Organ Allocation Policies
  • Organ allocation is guided by federal policies, including NOTA and OPTN.
  • NOTA (National Organ Transplant Act):
    • Outlaws the sale of human organs.
    • Specifies medical criteria for organ allocation (compatibility, medical urgency for heart, liver, and intestine transplants).
    • Excludes social criteria (celebrity status, wealth, prison status).
    • Allows HIV-positive individuals in an asymptomatic state to be considered for transplantation with informed consent.
  • OPTN (Organ Procurement and Transplantation Network) Allocates Organs based on:
    • Compatibility of the donor and recipient.
    • Geographical proximity between donor and recipient.
    • Time on a waiting list.
    • Age of recipient (preference given to children).
Testing for Organ Match
  • Blood Typing:
    • Identifies blood types (A, B, AB, O) and Rh factors (+ or -).
    • Blood is classified as positive or negative based on Rh factors.
    • Blood cells labeled “A+” contain both A antigens and Rh antigens. Someone who is “A-“ contains A antigens, but not Rh factor.
    • Incompatible blood types result in immediate disqualification.
    • Process: Mixing blood with anti-serum to detect agglutination (clumping).
    • Agglutination with a certain “anti-serum” means that whatever the serum was testing for is present.
  • HLA Typing:
    • Identifies Human Leukocyte Antigens (HLA) on white blood cells.
    • HLA antigens determine self/non-self recognition for the immune system.
    • These antigens are controlled by a set of genes on chromosome 6 called the Major Histocompatibility Complex (MHC).
    • Two Classes: Class I and Class II
      • Class I: HLA-A, HLA-B, and HLA-Cw
      • Class II: HLA-DR, HLA-DQ, and HLA-DP
        HLA typing involves testing for the presence of different versions of this gene.

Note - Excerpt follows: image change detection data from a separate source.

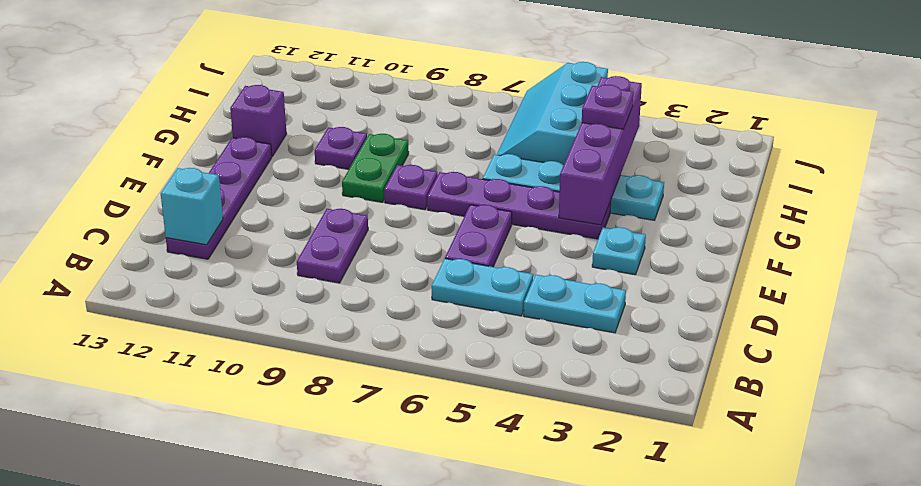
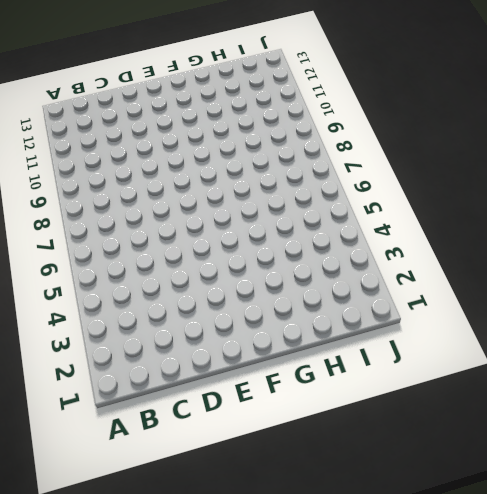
none -> cyan 1x2 plate [524,275,626,333]
none -> cyan 1x2 plate [432,259,533,316]
none -> purple 1x2 plate [297,209,368,283]

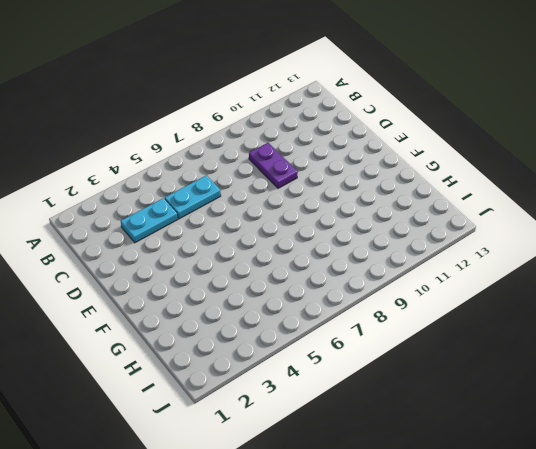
none -> purple 1x4 plate [166,137,272,259]
none -> purple 1x2 plate [445,205,512,267]
none -> cyan 1x1 plate [592,227,646,275]

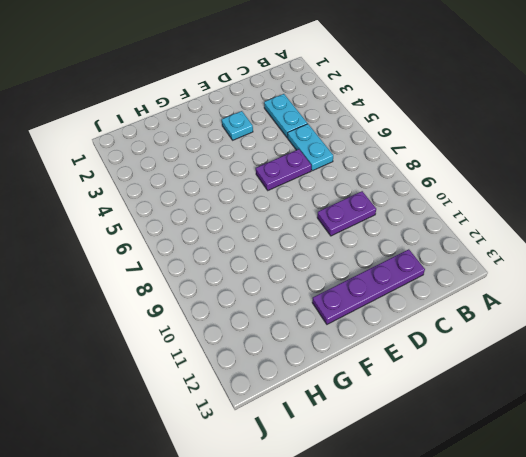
none -> purple 1x4 plate [427,172,611,239]
none -> purple 1x1 plate [384,165,438,210]
none -> green 1x2 plate [342,134,409,202]

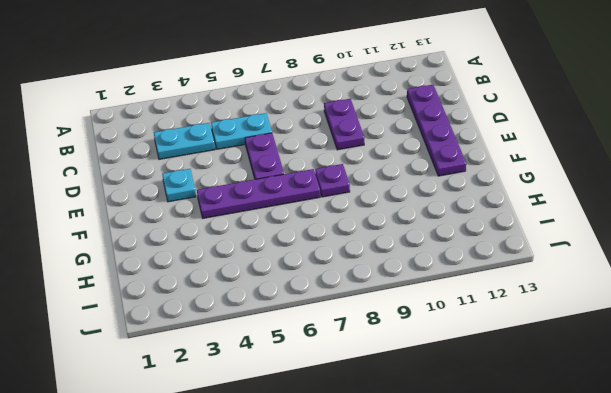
none -> green 1x2 plate [342,134,409,202]
none -> cyan 1x4 plate [483,154,664,220]
none -> purple 1x1 plate [315,127,367,169]

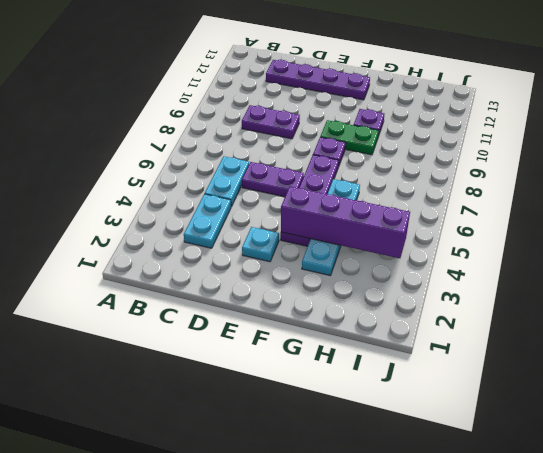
none -> purple 1x1 brick [230,85,287,156]
none -> cyan 2x3 slope [497,62,608,165]
none -> cyan 1x1 brick [161,168,223,245]

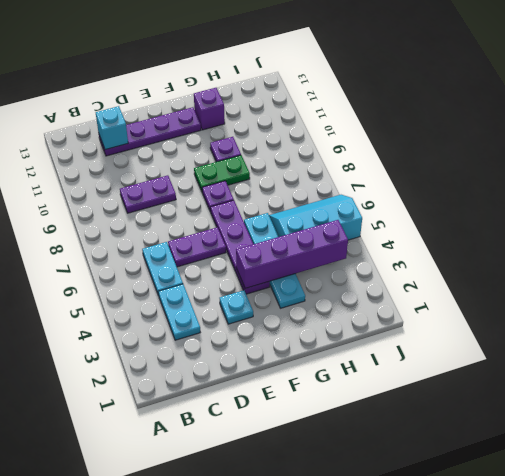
none -> purple 1x1 plate [582,85,633,129]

      • Process: DNA is isolated, amplified with PCR, and sequenced to determine alleles.
  • Antibody Screening (Panel Reactive Antibody - PRA):
    • Assesses the recipient's HLA antibodies by mixing their serum with cells from 60 individuals.
    • Evaluates the likelihood of organ rejection.
    • Ideally, serum reactivity should be less than 50%.
  • Crossmatch Test:
    • Mixes donor white blood cells with recipient serum.
    • Determines if the recipient's body will attack the donor organ.
    • No agglutination is desired for a negative crossmatch (transplant can proceed).
Transplant Surgery
  • Two-step procedure: kidney removal from donor and implantation in recipient.
  • Kidney Removal (Donor):
    • Laparoscopic nephrectomy: minimally invasive surgery using trocars and a laparoscope.
    • Results in less pain, shorter hospital stays, and quicker recovery.
  • Kidney Implantation (Recipient):
    • The new kidney is attached to the iliac or femoral artery and the bladder.
    • The recipient receives a functional kidney and can avoid dialysis.
Transplant Careers
  • Anesthesiologist, transplant surgeon, surgical (perioperative) nurse, and pharmacist.

Lesson 4.4: Building a Better Body

  • Exploration of technologies to improve the human body.
Technologies Discussed:
  • Tissue Engineering: Replacement of damaged tissues/organs with lab-grown tissues.
  • Xenotransplantation: Transplantation of organs from one species to another.
    • Currently, valves from cows and pigs are used, and human skin and bladders are grown.
  • Bionics: Fusion of humans and machines.
    • Prosthetics and myoelectric arms.
    • Vision restoration for the blind using electrodes, cameras, and sensors.